The initiative 26 says a person is defined as such at the moment of fertilization. The ballot initiative, one of three, may be the most debated on the ballot. Natchezians, and a few visitors, had a lot to say about it.
Stacy Leist, a nursing student at Alcorn State University, said as a woman and a health professional, she cannot support the amendment.
“As a Christian, I am not (for abortion),” Leist said. “But voting no is the right thing for me as a woman. The law is so vague.”
Natchezian Walter Tipton, who described himself as pro-life, shared that opinion.
“I guess I have the opinion that the amendment is too restrictive,” Tipton said. “I will vote against it, even though I am pro-life.”
Fritz Lewis, who was born and raised in Natchez, said he was siding with Gov. Haley Barbour, agreeing that life begins at conception.
“It’s a life,” Lewis said. “I’m 100 percent with it.”
John Mark Taylor, a member of Highland Baptist Church, is too young to vote at 17, but was posting a sign in the church lawn in favor of Initiative 26 Saturday.
“We want people to vote yes on 26,” Taylor said. “In the Bible, it says God knew you in the womb — you’re a person, so (abortion) is wrong. I would vote yes if I could.”
Natchez resident Wink Collins described the initiative as a “sticky question.”
“My big point — it’s not about when life begins, but how you treat it after it is (living),” Collins said.
Natchezian Monica King, who said she is a Democrat, said she has not disclosed whether she will support or vote against the initiative, but it is important.
“Personhood is a passionate topic for many people,” King said. “It’s awakened so many feelings.”
On a political level a little closer to home, the race for Senate District 37 has certainly heated up.
The seat is currently held by 30-year incumbent Sen. Bob Dearing.
Political newcomer Melanie Sojourner is competing for the spot. Both candidates are from Natchez, and Tipton said he liked that.
“I know these people closely,” Tipton said, without disclosing who would get his vote. “Bob Dearing has a tremendous amount of experience and seniority. But Melanie Sojourner is part of a service-minded, younger generation. This race will be interesting.”
Eric Warren, who was campaigning for District 2 supervisor candidate David Carter Saturday, said he likes Melanie Sojourner for the job.
“The senate part of this election is important. We’ve got to stop the wasteful spending. I think Melanie will do wonderfully with it,” he said.
Collins said there has been no shortage of senate campaign push cards, letters and fliers in his mailbox.
“That box is full every day,” Collins said. “I’d say there is a certain candidate, whose (mail-outs) have been 90 percent negative.”

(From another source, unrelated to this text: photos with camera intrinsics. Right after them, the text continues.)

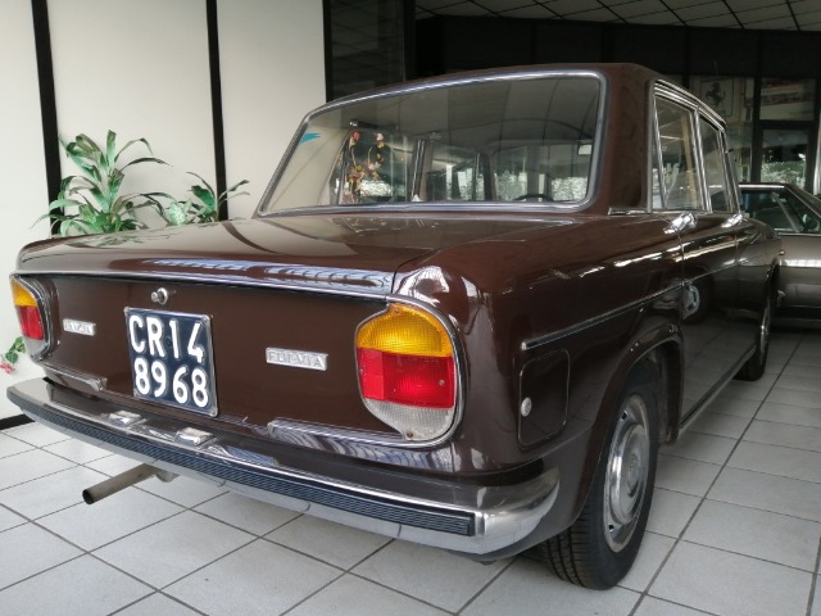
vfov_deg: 53.1
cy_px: 308
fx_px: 617
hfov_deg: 67.3
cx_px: 410
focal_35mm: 26
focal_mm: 3.6
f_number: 1.8
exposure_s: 1/100
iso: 64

Collins said a candidate shouldn’t resort to nastiness to get votes, and the negative campaigning is only effective at one thing — turning him off.
“If you can’t get elected on your merits, then you shouldn’t get elected on negative aspects,” Collins said.
When it comes to the race for Mississippi’s next governor, Collins said he’s voting for Phil Bryant.
“He’s had a lot of service being lieutenant governor,” Collins said. “He knows the ins and outs, and is wired up more than anyone can be.”
At home, Natchezians are talking most about the race for District 2 supervisor between incumbent Henry Watts and political newcomer, and Adams County Extension Agent David Carter.
District 5 candidates, Calvin Butler and Grady Wilson, are also on the ballot Tuesday.
Alton Cain of Natchez said the right vote is any vote.
“Everything on the ballot is important,” Cain said. “To me, the right thing is to just vote.”